Üzerine uçabilme yeteneğini de eklersen haydi yakala bakalım, yakalayabilirsen…
Çok sık rastlanmaz, fakat ceviz mevsiminde bazen yolun ortasında bir, hatta iki ceviz bulursunuz yan-yana. Kırılmıştır.
Ceviz ağacı arar gözünüz. Sağınıza solunuza bakarsınız ne bir ağaç ne bir fidan göremezsiniz…
Hemen anlarsınız cevizleri kimin düşürdüğünü. Başınızı sallar, gülümser ve cevizi yerden alırsınız. Kim bilir kimin bahçesinden çalınmıştır cevizler… Lezzetlidir de. Kargalar ağızlarının tadını çok iyi bilirler. Fakat azıcık tembel olduklarından, gagalarında iki, hatta üç tane cevizi bir arada taşıyabilirler. Her nedense bu kez tamahkârlık etmiş, bıçak gibi keskin gagasına dört tane sığdırmayı denemiş fakat başaramamış, birini aşağıya düşürmüş.

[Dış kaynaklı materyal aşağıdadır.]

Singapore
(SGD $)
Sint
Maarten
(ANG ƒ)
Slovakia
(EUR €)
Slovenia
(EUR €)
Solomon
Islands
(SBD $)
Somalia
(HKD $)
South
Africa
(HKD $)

Şimdi bu hırsız, tembel karganın bilmem hangi bahçeden çaldığı, taşırken düşürdüğü bu cevizi ben yersem haram mıdır?...
Hatırlarsanız bir süre önce bazı kurumların makam araçları yenilendi. Daha modernleri, daha pahalı olanları verildi ‘bazı’ kişilerin altına… Şoförleri yenilendi mi bilemiyorum fakat maaşlarının yenilendiğini (arttığını) biliyoruz.
Tanınmış dünya klasik hikâye yazarlarından ‘La Fontaine’den bir hikâye.
’’…İki katır yürüyormuş yan yana,
Biri yulaf yüklüymüş, biri para.
Köylülerden tuz vergisi (?) toplamışlar,
Koca bir heybe dolusu çil-çil paralar.
Para yüklü katırda bir çalım, bir çalım başı havalarda…
Sanki boynundaki çıngırak bağırıyor şıngır-mıngır:
’’Zenginim ben, zengin’’ der gibi, sağa sola sallanıyor.
Derken eşkıyalar sökün etmişler (basmışlar kervanı).
Doğru şıngır-mıngır öten vergi katırına gitmişler tabii…
Yakalamışlar para taşıyan katırı geminden, durdurmuşlar.
Katır direnmiş, ‘katır inadını’ uygulamış, savunmaya kalkmış parayı.
Katır direndikçe eşkıyalar da veryansın etmişler sopayı.
Eşkıya bir değil ki… Katır dirense, tekme atsa ne yazar.
Katır başlamış ağlamaya ve yanında şaşkın-şaşkın bakan katıra dert yanmaya;
- Ben böyle mi olacaktım, demiş, yanındaki yulaf yüklü katıra,
Sana fiske bile vurulmasında, ben dayak yiyeyim ölesiye!
- Ya, kardeş, demiş yulaf yüklü katır;
Her iş, her zaman hayırlı olmaz. Hele-hele yoksul halktan alınan vergiler hiç hayır getirmez. Yulaf taşımakla kalsaydın benim gibi, bu bela başına gelmez, sopayı da yemezdin.’’
Bu konuda (yeni alınan, kiralanan lüks arabalar hakkında) kimin fikrini sordumsa şimdiye kadar; ’’Adamlar çalışıyorlar, bal tutan parmağını yalar” diyenler oldu da, ‘Hakkım Helal Olsun’ diyen daha olmadı.